Alward said while he was disappointed with the results of the election, he also would like to see a review of the problems Elections New Brunswick had counting the ballots on Monday night.
"I believe Elections New Brunswick has an obligation to New Brunswickers to ensure that every ballot is counted properly and that there is a thorough review," Alward told a news conference in Fredericton, adding he will continue to represent the riding of Carleton in the legislature.
With a number of close races across the province, Alward said it was important to get the vote count right because the election was decided by about 420 voters in six ridings.
"At the very least there certainly should be a review to determine what happened."
In the middle of the confusion surrounding the results the night before, the president of the Tory party said a recount needed to be done by hand.
However on Tuesday, Alward tempered the party's response, saying Elections New Brunswick is going through its regular post-election review of all the results. That review to look for any irregularities takes four days before producing the official results.
"Before we take any further direction, that's the process that we need to follow," Alward said.
Alward, 54, becomes only the second premier to fail in his bid for a second term in the province's history. He won a majority government in September 2010, unseating the one-term administration of Liberal Shawn Graham.

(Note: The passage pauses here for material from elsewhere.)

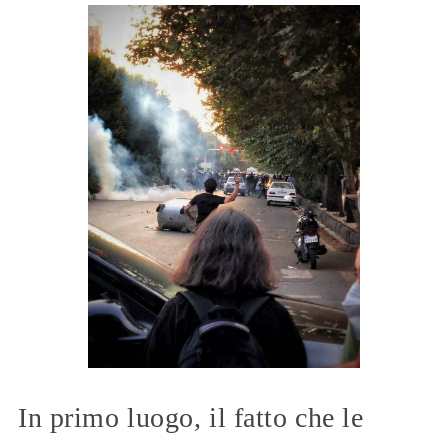
In primo luogo, il fatto che le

In this election, Liberal Leader Brian Gallant's party won 27 seats, the Tories were left with 21 and the Greens took one riding.
At 32, Gallant will become the country's youngest premier.

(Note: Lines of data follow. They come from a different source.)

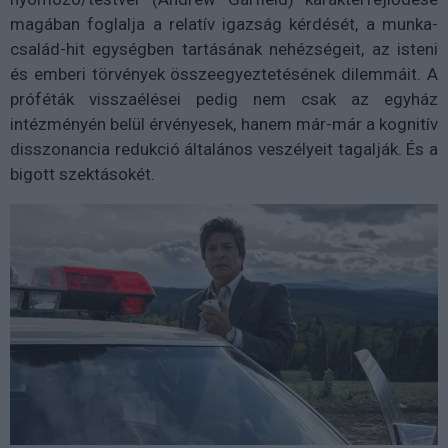
magában foglalja a relatív igazság kérdését, a munka-
család-hit egységben tartásának nehézségeit, az isteni
és emberi törvények összeegyeztetésének dilemmáit. A
próféták visszaélései pedig nem csak az egyház
intézményén belül érvényesek, hanem már-már a kognitív
disszonancia redukció általános veszélyeit tagalják. És a
bigott szektásokét.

He declined interview requests Tuesday but in a statement said he will meet with Alward on Wednesday to discuss the transition process.
"We haven't always agreed on the proper path forward, but never have I doubted his deep commitment to our collective well-being," Gallant said.
"We are at a critical juncture in our collective future. Some difficult decisions lie ahead. But I promise all New Brunswickers that I will work incredibly hard to ensure our province moves in the right direction."
Chief electoral officer Michael Quinn said Tuesday there was a discrepancy found between election results that were manually entered and those from the tabulation machines on Monday at about 10:15 p.m., so they stopped posting the results to their website.
About 30 minutes later, Elections New Brunswick suspended vote counting for almost two hours.
Quinn said the problem was traced to a program provided to Elections New Brunswick by Dominion Voting.
"The problem is not with the tabulation machines. They know how to count, they do a good job," he told a news conference.
"The problem was in one particular program or process ... which didn't, for some reason, work properly. We identified it. We found out how to correct it, so the results on the web are correct."
A spokesman for Dominion Voting said it remained unclear what caused the problem.
"We haven't looked into our processes to determine why it didn't show up in any of the early testing," James Hoover said at the same news conference. "Our focus is just to get the results done now. That's a topic of discussion later."
Green Leader David Coon, who won the riding of Fredericton South, said he hasn't seen all the details of what happened but public confidence needs to be maintained in the election machinery.
Coon said a review is needed to make recommendations on how to avoid problems in the future after what he called an "unprecedented" series of problems for a Canadian election.
"The bottom line is that New Brunswickers have to feel confident in the election results," he said before Quinn's news conference.
"Obviously there is going to have to be a review of this whole thing to take a look at what happened and why. ... Elections New Brunswick is not looking very good this morning in most people's eyes as a result of this, despite their best efforts, and they did seem to pull it out at the end very late there and get the final results in."
When asked if a review is needed, Quinn replied: "No, we know exactly what happened."
Kris Austin, leader of the People's Alliance of New Brunswick, questioned the results in his riding, saying the numbers his party got from scrutineers at the returning office don't match the numbers they received later on.
"There's just a lot of questions," said Austin, who lost in Fredericton-Grand Lake by 26 votes. "It's not adding up."
Austin said he will ask for a recount in his riding and he supports a recount of all the ballots across the province.
"If nothing else, the people of New Brunswick need a sense of confidence and closure in the election results. And I think the only way that can be achieved is to have a manual recount."
Austin said the legitimacy of the legislature is at stake.
"Obviously the electronic process failed us and to have a government or elected MLAs in power based on a failed process just puts the whole system of democracy in jeopardy," he said.